Some examples of interesting features in the covered area (North Graubünden).
Note
Help me extend this list! Send a pull request or mail to: [email protected] if you know of any other interesting examples.
See also the Jupyter Notebook (delta-relief-notebook.ipynb) for more examples in other places of Switzerland.
Remains of a roman camp sitting at an altitude of 2200 m ASL. Likely around 15 BC, marking the start of the Roman occupation of this area of the Alps.
The camp was discovered in 2024, and was partly an inspiration of this project, as LiDAR data was also used to help in the discovery.
Sources:
Built during the Thirty Years' War (1635) by the French Duke of Rohan. Only the earthwork remains.
Sources:
Bronze Age settlement situated on a hilltop, the settlement was continuously inhabited for approximately 500 to 600 years during the Early to Middle Bronze Age (circa 2000–1300 BCE). Excavations have uncovered multiple layers of occupation, revealing structures such as post-built houses, hearths, and storage pits.
Sources:
The figures below are created in the Visualization trials Jupyter Notebook.
To demonstrate how to display subtle terrain changes in the best way, we use two examples: the Rohanschanze on the left illustrates clearly visible earthworks in flat terrain, while the Colm La Runga on the right highlights more subtle features in a mountainous landscape.

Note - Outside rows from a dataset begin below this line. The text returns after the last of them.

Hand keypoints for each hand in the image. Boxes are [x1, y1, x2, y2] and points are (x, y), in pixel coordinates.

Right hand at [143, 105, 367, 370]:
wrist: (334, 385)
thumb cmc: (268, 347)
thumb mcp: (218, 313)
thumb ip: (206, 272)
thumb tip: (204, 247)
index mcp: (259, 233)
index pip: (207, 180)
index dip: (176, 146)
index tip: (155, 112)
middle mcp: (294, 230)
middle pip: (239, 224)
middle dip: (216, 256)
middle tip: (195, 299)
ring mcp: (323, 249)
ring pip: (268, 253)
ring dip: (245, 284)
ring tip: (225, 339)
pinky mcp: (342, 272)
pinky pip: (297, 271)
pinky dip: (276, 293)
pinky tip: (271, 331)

The input data consists of absolute elevation values (height above sea level). A basic way to visualize this is as a grayscale gradient-black representing the lowest and white the highest altitude within each tile.

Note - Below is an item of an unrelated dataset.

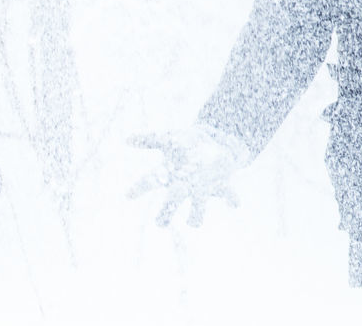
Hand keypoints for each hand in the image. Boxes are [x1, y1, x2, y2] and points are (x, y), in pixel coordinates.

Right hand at [128, 124, 250, 226]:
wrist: (215, 143)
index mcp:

While the fort is visible, the Roman camp gets completely lost in the surrounding mountainous terrain.
n scientific visualizations, elevation data is often rendered using hillshading.
This produces a natural-looking terrain representation, but it requires significant tuning to make subtle features visible, especially in hilly terrain. (I couldn't manage for the Roman camp). So it's not ideal for our purposes.

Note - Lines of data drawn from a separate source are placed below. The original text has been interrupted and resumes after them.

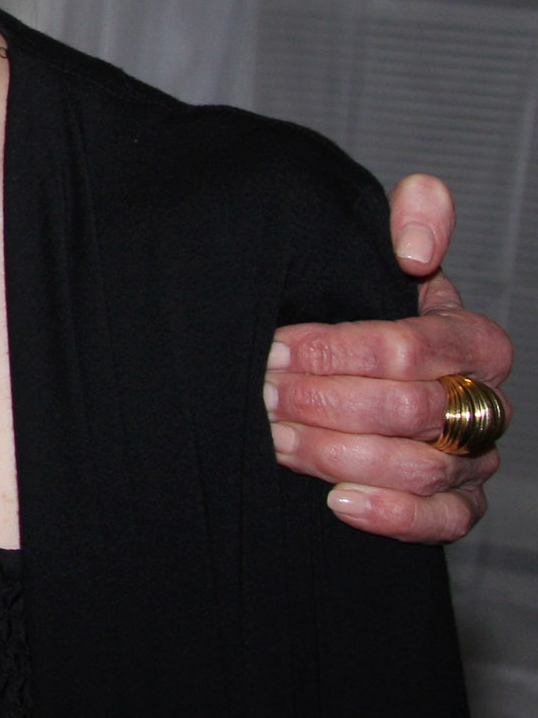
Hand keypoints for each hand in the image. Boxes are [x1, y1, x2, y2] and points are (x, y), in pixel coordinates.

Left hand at [268, 173, 508, 542]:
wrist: (349, 367)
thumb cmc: (362, 305)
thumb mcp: (377, 256)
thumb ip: (412, 221)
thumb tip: (415, 244)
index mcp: (472, 341)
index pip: (415, 348)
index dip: (340, 349)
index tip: (277, 344)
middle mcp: (481, 402)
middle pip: (413, 412)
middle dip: (327, 401)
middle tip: (263, 391)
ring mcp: (471, 458)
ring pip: (423, 469)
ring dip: (339, 455)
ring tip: (275, 437)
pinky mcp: (454, 505)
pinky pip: (443, 522)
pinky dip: (392, 516)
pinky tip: (335, 501)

Our focus is not on absolute elevation, but on detecting subtle terrain variations.
To achieve this, we compute the slope at each point: an approximation of the first derivative along both axes.
This yields significantly finer details, and the Roman camp becomes clearly visible (centered in the lower left quadrant).
To enhance subtle variations even further, we apply a non-linear transformation to the slope values: fine gradients are exaggerated while steeper slopes remain mostly unchanged.
This strikes a good balance: broad features remain visible, and fine details become much clearer. In mountainous areas, the output becomes brighter overall, but with some getting used to, more structure can be perceived.
We can also go a step further and run another differentiation (basically a second derivative), in the hope to uncover more details.
However, this primarily amplifies noise and yields no real improvement.
Going back to the first derivative, we can apply a colormap to encode the slope magnitude.
This approach works well in relatively flat regions (e.g. the first example), but becomes visually overwhelming in complex, mountainous terrain, where everything tends to shift towards red.
mbtileserver provides an easy way to host mbtiles so that they can be used as a map layer in MapLibre JS.
To create the mbtiles file, we
- run the create_geotiff.py script to download the GeoTiffs, convert the data as described above and save it as GeoTiff again
- use GDAL to build the mbtiles file while converting the GeoTIFF from LVB95 (the Swiss coordinates system) to Web Mercator (EPSG:3857).
gdalbuildvrt -a_srs EPSG:2056 lv95.vrt calculated/*.tif
gdalwarp -s_srs EPSG:2056 -t_srs EPSG:3857 -tap -tr 0.5 0.5 -r bilinear -co COMPRESS=DEFLATE -co TILED=YES -co BIGTIFF=YES lv95.vrt webmerc.tif
gdal_translate -of MBTILES webmerc.tif lidar.mbtiles
gdaladdo -r average lidar.mbtiles 2 4 8 16
NGINX is used as a reverse proxy to relay between the client and the mbtileserver and also to host the static index file, that uses MabLibre JS.